Imagine a vast library where every book, sentence, and word needs a shelf address — but instead of a Dewey decimal number, each piece of text gets a list of, say, 768 numbers that acts like GPS coordinates in a huge conceptual space. Things that mean similar things end up near each other in that space; things that mean different things end up far apart. A text embedding is the process of drawing that map and reading off the coordinates.

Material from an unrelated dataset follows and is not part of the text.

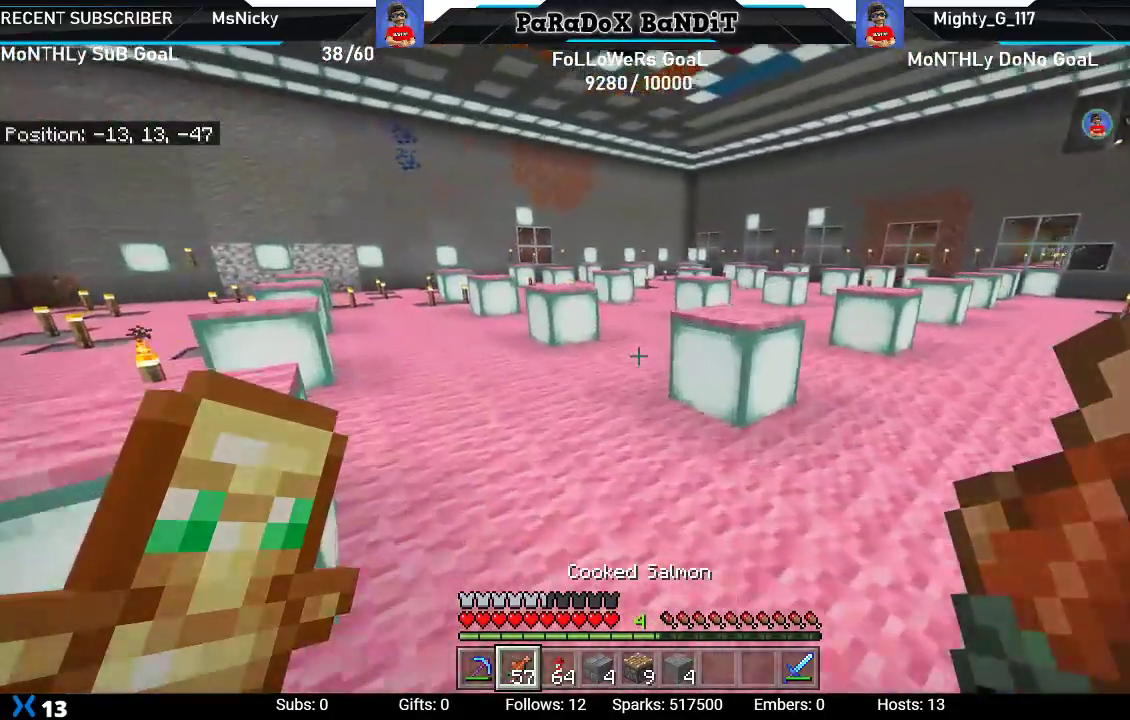
{"buttons": [], "left_stick": "up-left", "right_stick": "center", "events": [[67, "left_stick", "up"], [467, "left_stick", "up-left"]]}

Granularity is the question of what you’re giving coordinates to — a single word, a whole sentence, or an entire document.
Context is whether a word gets the same coordinates every time it appears (so “bank” always maps to the same spot) or whether its coordinates shift depending on the words around it (so “bank” near “river” lands somewhere different from “bank” near “loan”).
Target is what the map was drawn to capture — some maps are built so that synonyms cluster together; others so that words appearing in similar sentence positions cluster together. The choice of training objective governs target: a model trained on semantic similarity tasks encodes topical and paraphrase meaning; one trained on next-token prediction encodes syntax and positional structure; one trained on knowledge-graph triples encodes relational facts.
Formally:
A text embedding is a function f that maps a discrete linguistic unit — at any level of granularity (character, subword, word, sentence, or document) — to a dense, real-valued vector in ℝⁿ, such that geometric relationships in that space reflect meaningful linguistic properties.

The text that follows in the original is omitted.